Покрутив головой, Вадим Сергеевич нашел глазами вывеску кафе.
— Как там у вас? Посидеть можно? Выпить за встречу.
— Говори уж, за помин.
— Да, шел на похороны, попал на именины. Чем не повод?
Павел озабоченно потоптался, посмотрел на вывеску, снова на Вадима Сергеевича,
на гвоздики…
— Нет, дружище, мне все же к Виктору Тихоновичу, ждут там. А с живыми еще
увидимся, так ведь?
Заметив показавшийся автобус, Павел нацелился бежать к
остановке, но вдруг крутнулся обратно к Вадиму Сергеевичу. Лицо его еще больше
побледнело и скривилось, как от зубной боли.

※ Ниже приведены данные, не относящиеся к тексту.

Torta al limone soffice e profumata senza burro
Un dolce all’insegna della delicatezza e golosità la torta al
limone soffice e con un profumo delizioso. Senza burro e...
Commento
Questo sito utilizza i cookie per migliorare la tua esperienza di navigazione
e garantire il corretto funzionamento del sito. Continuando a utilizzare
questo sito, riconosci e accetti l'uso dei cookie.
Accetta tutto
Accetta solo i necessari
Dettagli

— А скажи, Вадик, обрадовался ты вчера, как услышал? По совести? Моя, мол,
взяла, Павлика нет, а я еще поживу. Была такая мыслишка? Вишь,
навострился с букетиком, удостовериться, закопать. Да не пришлось.
Автобус уже тормозил — и Павел бросился к остановке. На ходу обернулся,
крикнул:
— Еще посмотрим, кто кого закопает!
Вадим Сергеевич, пораженный, еще долго стоял столбом, плохо соображая, что
делать дальше. Потом, присутулясь, побрел в сторону кафе. У входа еще
приостановился, покрутил головой, но потом все же
зашел.
Сел у окна, попросил чая и водки.
— Что ж, вечная память! — сказал, подняв стакан.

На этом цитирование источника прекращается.